SDFuzz: Target States Driven Directed Fuzzing

Directed fuzzers often unnecessarily explore program code and paths that cannot trigger the target vulnerabilities. We observe that the major application scenarios of directed fuzzing provide detailed vulnerability descriptions, from which highly-valuable program states (i.e., target states) can be derived, e.g., call traces when a vulnerability gets triggered. By driving to expose such target states, directed fuzzers can exclude massive unnecessary exploration.

Inspired by the observation, we present SDFuzz, an efficient directed fuzzing tool driven by target states. SDFuzz first automatically extracts target states in vulnerability reports and static analysis results.

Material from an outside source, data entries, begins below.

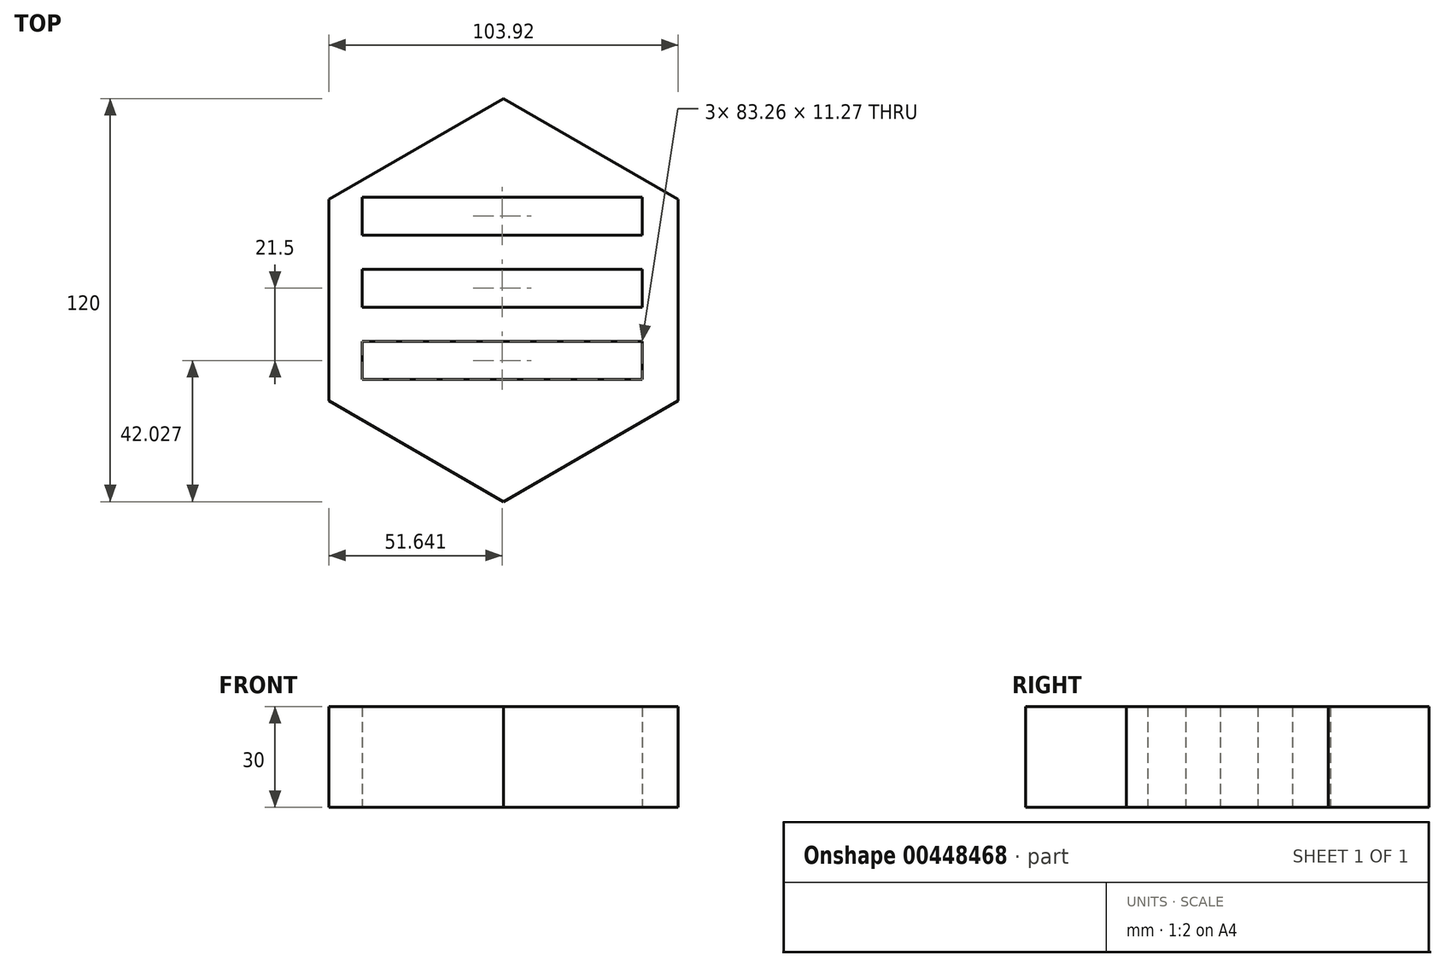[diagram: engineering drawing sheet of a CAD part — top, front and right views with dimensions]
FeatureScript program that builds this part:
annotation { "Feature Type Name" : "Feature", "Feature Type Description" : "" }
export const myFeature = defineFeature(function(context is Context, id is Id, definition is map)
    precondition{}
    {
        {
            var Q0;
            Q0=qCreatedBy(makeId("Top.planeOp"),FACE);
            var sketch = newSketch(context, id + "F0", { "sketchPlane" : qUnion([Q0])});
            skCircle(sketch, "E0.cCircle", {"center": v(0, 0) * mm, "radius": 51.96 * mm, "construction": true});
            skLineSegment(sketch, "E0.0", {"start": v(51.96, 30) * mm, "end": v(51.96, -30) * mm});
            skLineSegment(sketch, "E0.1", {"start": v(51.96, -30) * mm, "end": v(0, -60) * mm});
            skLineSegment(sketch, "E0.2", {"start": v(0, -60) * mm, "end": v(-51.96, -30) * mm});
            skLineSegment(sketch, "E0.3", {"start": v(-51.96, -30) * mm, "end": v(-51.96, 30) * mm});
            skLineSegment(sketch, "E0.4", {"start": v(-51.96, 30) * mm, "end": v(0, 60) * mm});
            skLineSegment(sketch, "E0.5", {"start": v(0, 60) * mm, "end": v(51.96, 30) * mm});
            skPoint(sketch, "E0.0.midPoint", {"position": v(51.96, 0) * mm});
            skLineSegment(sketch, "E1.bottom", {"start": v(-41.95, 30.66) * mm, "end": v(41.31, 30.66) * mm});
            skLineSegment(sketch, "E1.top", {"start": v(-41.95, 19.4) * mm, "end": v(41.31, 19.4) * mm});
            skLineSegment(sketch, "E1.left", {"start": v(-41.95, 30.66) * mm, "end": v(-41.95, 19.4) * mm});
            skLineSegment(sketch, "E1.right", {"start": v(41.31, 30.66) * mm, "end": v(41.31, 19.4) * mm});
            skLineSegment(sketch, "E2.0.1.0", {"start": v(-41.95, 9.16) * mm, "end": v(41.31, 9.16) * mm});
            skLineSegment(sketch, "E2.0.1.1", {"start": v(-41.95, 9.16) * mm, "end": v(-41.95, -2.1) * mm});
            skLineSegment(sketch, "E2.0.1.2", {"start": v(-41.95, -2.1) * mm, "end": v(41.31, -2.1) * mm});
            skLineSegment(sketch, "E2.0.1.3", {"start": v(41.31, 9.16) * mm, "end": v(41.31, -2.1) * mm});
            skLineSegment(sketch, "E2.0.2.0", {"start": v(-41.95, -12.34) * mm, "end": v(41.31, -12.34) * mm});
            skLineSegment(sketch, "E2.0.2.1", {"start": v(-41.95, -12.34) * mm, "end": v(-41.95, -23.6) * mm});
            skLineSegment(sketch, "E2.0.2.2", {"start": v(-41.95, -23.6) * mm, "end": v(41.31, -23.6) * mm});
            skLineSegment(sketch, "E2.0.2.3", {"start": v(41.31, -12.34) * mm, "end": v(41.31, -23.6) * mm});
            skLineSegment(sketch, "E2.direction1", {"start": v(-41.95, 19.4) * mm, "end": v(-16.95, 19.4) * mm, "construction": true});
            skLineSegment(sketch, "E2.direction2", {"start": v(-41.95, 19.4) * mm, "end": v(-41.95, -2.1) * mm, "construction": true});
            skSolve(sketch);
        }
        {
            var Q0;
            Q0=makeQuery(id+"F0.imprint","IMPRINT",FACE,{"disambiguationData":[TD([[makeQuery(id+"F0.imprint","IMPRINT",EDGE,{"derivedFrom":sQuery(id+"F0.wireOp",EDGE,"E0.0")}),-1.0]])]});
            extrude(context, id + "F1", {"entities" : qUnion([Q0]), "depth" : 30 * mm});
        }
    });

SDFuzz employs a selective instrumentation technique to reduce the fuzzing scope to the required code for reaching target states. SDFuzz then early terminates the execution of a test case once SDFuzz probes that the remaining execution cannot reach the target states. It further uses a new target state feedback and refines prior imprecise distance metric into a two-dimensional feedback mechanism to proactively drive the exploration towards the target states.

We thoroughly evaluated SDFuzz on known vulnerabilities and compared it to related works. The results show that SDFuzz could improve vulnerability exposure capability with more vulnerability triggered and less time used, outperforming the state-of-the-art solutions. SDFuzz could significantly improve the fuzzing throughput. Our application of SDFuzz to automatically validate the static analysis results successfully discovered four new vulnerabilities in well-tested applications. Three of them have been acknowledged by developers.